Es fällt auf, dass D.B. eine Tendenz zum Seriellen und Modularen hat. Ihre Arbeiten bestehen meist nicht aus einem einzelnen, sondern aus einer Vielzahl gleicher oder höchst ähnlicher Artefakte, mit denen sie wenigstens eine Wand oder einen ganzen Raum bespielt. Man gewinnt den Eindruck, es handele sich um Raumzeichnungen einer erklärten (!) Nicht-Zeichnerin. Die Dinge, die sie quasi in Serie herstellt, produziert sie in der Art einer Manufaktur. Also persönlich, händisch, aber durchaus mit Hilfe von Maschinen. Die Gleichartigkeit wird nicht bis zur Doublette getrieben, im Gegenteil, kleine Unterschiede und Abweichungen sind von der Künstlerin gewünscht.
Eine weitere Beobachtung: Das Geflecht, das Myzel, die Bahn, der Weg, der Mäander, die Strecke, die Kette, der Fries – - – all das findet sich in Arbeiten von D.B. und ist ebenso Form wie Inhalt.
Struktur ist kein nur äußeres Wesenselement ihrer Arbeiten. Die Struktur kann regelmäßig und symmetrisch sein wie bei der zuletzt erwähnten Arbeit mit dem Titel „Ortung“. Sie kann chaotisch erscheinen und asymmetrisch wie bei dem Zimmer voller aufgefädelter Paraffinperlen oder dem „Mäander“ aus Paraffinplättchen, die einst den Boden eines Raumes vollständig bedeckten.
Das Modul und die Struktur bedingen sich, werden ab und an sogar zu Synonymen.
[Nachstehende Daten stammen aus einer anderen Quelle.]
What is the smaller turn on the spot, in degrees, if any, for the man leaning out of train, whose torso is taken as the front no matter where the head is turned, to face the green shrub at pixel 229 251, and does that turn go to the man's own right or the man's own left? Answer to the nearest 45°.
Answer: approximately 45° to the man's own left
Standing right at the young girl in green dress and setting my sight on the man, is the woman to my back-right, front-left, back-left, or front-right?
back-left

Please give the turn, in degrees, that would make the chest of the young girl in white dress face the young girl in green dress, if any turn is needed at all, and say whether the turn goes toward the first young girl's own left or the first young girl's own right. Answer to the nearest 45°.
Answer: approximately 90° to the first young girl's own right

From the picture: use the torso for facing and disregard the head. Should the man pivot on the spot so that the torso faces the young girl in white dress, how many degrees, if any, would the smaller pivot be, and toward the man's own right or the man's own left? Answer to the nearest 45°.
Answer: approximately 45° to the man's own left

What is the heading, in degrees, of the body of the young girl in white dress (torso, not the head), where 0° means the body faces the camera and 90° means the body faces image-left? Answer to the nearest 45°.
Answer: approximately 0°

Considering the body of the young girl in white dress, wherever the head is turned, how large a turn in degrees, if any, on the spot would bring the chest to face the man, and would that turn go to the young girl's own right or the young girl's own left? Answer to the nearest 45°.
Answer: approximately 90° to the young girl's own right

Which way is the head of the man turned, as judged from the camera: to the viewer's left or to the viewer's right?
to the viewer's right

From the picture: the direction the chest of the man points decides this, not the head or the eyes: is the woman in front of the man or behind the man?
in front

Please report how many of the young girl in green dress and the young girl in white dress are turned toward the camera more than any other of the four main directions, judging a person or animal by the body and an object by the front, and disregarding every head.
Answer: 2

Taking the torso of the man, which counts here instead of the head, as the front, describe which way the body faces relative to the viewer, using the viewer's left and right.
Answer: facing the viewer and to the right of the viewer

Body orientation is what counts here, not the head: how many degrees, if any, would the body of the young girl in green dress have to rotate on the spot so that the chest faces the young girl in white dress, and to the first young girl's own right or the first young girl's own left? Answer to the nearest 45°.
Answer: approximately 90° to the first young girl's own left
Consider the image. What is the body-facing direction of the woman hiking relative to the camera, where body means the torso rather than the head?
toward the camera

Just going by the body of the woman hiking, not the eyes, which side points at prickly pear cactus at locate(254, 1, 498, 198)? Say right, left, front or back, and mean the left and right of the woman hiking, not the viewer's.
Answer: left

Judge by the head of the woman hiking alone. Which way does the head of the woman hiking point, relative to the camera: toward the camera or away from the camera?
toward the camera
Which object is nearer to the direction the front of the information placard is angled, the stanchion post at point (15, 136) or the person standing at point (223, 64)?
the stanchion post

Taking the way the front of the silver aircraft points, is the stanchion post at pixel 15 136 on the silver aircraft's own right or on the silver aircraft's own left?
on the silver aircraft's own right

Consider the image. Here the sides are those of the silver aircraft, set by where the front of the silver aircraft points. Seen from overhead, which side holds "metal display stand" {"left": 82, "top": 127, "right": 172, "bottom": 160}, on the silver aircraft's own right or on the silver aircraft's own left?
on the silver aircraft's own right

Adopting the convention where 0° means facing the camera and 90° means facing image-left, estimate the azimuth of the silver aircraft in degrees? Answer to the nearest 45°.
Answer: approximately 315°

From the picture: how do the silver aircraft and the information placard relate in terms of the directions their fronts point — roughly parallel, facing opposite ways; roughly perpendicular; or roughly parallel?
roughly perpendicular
Eine Biografie ist, wenn man so will, auch eine Form des Routing – - – aber im Rückblick, post festum. Eine Biografie als Routing zu bezeichnen ist natürlich widersprüchlich. Denn eine Biografie ist schwerlich ein vollkommen zielgerichteter und auf Effizienz hin gedachter Entwicklungsprozess. Eine Biografie kann allerdings rückblickend, also immer dann, wenn sie geschrieben wird, als Routing interpretiert oder dargestellt werden. Wenn es sich um einen erfolgreichen Künstler, eine arrivierte Künstlerin handelt, stellt sich in der Biografie dem Adressaten schlichtweg alles als zielführend und konsequent dar! Dies ist ein uraltes Schema – man sollte deutlicher sagen: Marketingschema, also ein Schema, das der Distinktion dient -, das seit Giorgio Vasaris erster Kunstgeschichte, seinen Erzählungen und Künstlerlegenden, den Vite, bekannt ist.
Wendet man den Begriff des Routing auf eine Biografie an, drängt sich andererseits der Gedanke auf, dass Umwege zielführend sein können, dass Effizienz nicht die Wahl des kürzesten Weges bedeuten muss. Der Gedanke ist spätestens seit Paul Klees Bildtitel von 1929, „Hauptweg und Nebenwege“, in der Kunstwelt: Eine Anspielung auf die Überzeugung Klees, dass derjenige glücklich sei, der sich dem „structural Gesetzmässigen“ einzufügen vermag, ohne seine Individualität zu verlieren. Es geht um ein harmonisches Verhältnis zwischen Logik und A-Logik.
Abschließend möchte ich meine Gedanken so zusammenfassen:
Die Bodenarbeit Routing zeigt uns Teile, die wie das Gleisnetz einer Spielzeugeisenbahn für Vorschulkinder aussehen. Sie sind offensichtlich nicht gekauft, sondern manufakturiert, so wie ich es beschrieben habe: D.B. legt Wert auf die Aussage, dass sie die Teile selbst hergestellt hat.
Eine Struktur ist einerseits durch die Bauteile und ihre Verbindungslogik vorgegeben, andererseits wuchert hier etwas nach einem für uns nicht entschlüsselbaren Bauplan. Die Teile sind da, wo sie gleiche Funktion haben, höchst ähnlich. Aber die minimalen Abweichungen ebenso wie das Mäandernde der Gestalt als Gesamtheit der Teile sind ein entscheidendes Moment. Der Struktur wird also die Intuition gegenüber gestellt.
Die Miniaturisierung im Modellbau und das latent Dysfunktionale der Bahn als Bahn heben das spielerische Element hervor, das Probehandeln, oder besser gesagt: das Probedenken mittels künstlerischer Praxis.
(Nur für das geschriebene Manuskript:
Oder mit anderen Worten: Entstanden als Re-Manufakturierung eines industriell gefertigten Konsumangebots transponiert D.B. Spielzeug zur Konzeptkunst, macht aus der Welt als Modell eine Parabel auf die eigene Künstlerexistenz.)